>>
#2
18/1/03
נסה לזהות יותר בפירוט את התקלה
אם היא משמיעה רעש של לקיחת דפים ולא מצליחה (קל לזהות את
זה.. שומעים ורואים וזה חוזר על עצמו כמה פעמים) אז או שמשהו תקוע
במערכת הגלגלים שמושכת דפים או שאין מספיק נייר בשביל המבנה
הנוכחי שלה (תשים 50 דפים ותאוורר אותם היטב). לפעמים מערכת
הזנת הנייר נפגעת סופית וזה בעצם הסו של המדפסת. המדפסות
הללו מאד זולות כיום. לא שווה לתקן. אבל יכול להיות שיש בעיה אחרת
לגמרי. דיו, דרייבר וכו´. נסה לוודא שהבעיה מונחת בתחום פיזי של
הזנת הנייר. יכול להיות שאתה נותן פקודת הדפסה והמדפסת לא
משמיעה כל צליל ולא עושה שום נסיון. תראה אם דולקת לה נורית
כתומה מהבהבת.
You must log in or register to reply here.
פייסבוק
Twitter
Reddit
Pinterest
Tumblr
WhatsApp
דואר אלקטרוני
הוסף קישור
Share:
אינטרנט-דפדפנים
<<
### Exercise requirements
Rewrite the records above with "גיליונות" substituted for each "דפים", leaving every other word and line as it is.

### Solution below
#2
18/1/03
נסה לזהות יותר בפירוט את התקלה
אם היא משמיעה רעש של לקיחת גיליונות ולא מצליחה (קל לזהות את
זה.. שומעים ורואים וזה חוזר על עצמו כמה פעמים) אז או שמשהו תקוע
במערכת הגלגלים שמושכת גיליונות או שאין מספיק נייר בשביל המבנה
הנוכחי שלה (תשים 50 גיליונות ותאוורר אותם היטב). לפעמים מערכת
הזנת הנייר נפגעת סופית וזה בעצם הסו של המדפסת. המדפסות
הללו מאד זולות כיום. לא שווה לתקן. אבל יכול להיות שיש בעיה אחרת
לגמרי. דיו, דרייבר וכו´. נסה לוודא שהבעיה מונחת בתחום פיזי של
הזנת הנייר. יכול להיות שאתה נותן פקודת הדפסה והמדפסת לא
משמיעה כל צליל ולא עושה שום נסיון. תראה אם דולקת לה נורית
כתומה מהבהבת.
You must log in or register to reply here.
פייסבוק
Twitter
Reddit
Pinterest
Tumblr
WhatsApp
דואר אלקטרוני
הוסף קישור
Share:
אינטרנט-דפדפנים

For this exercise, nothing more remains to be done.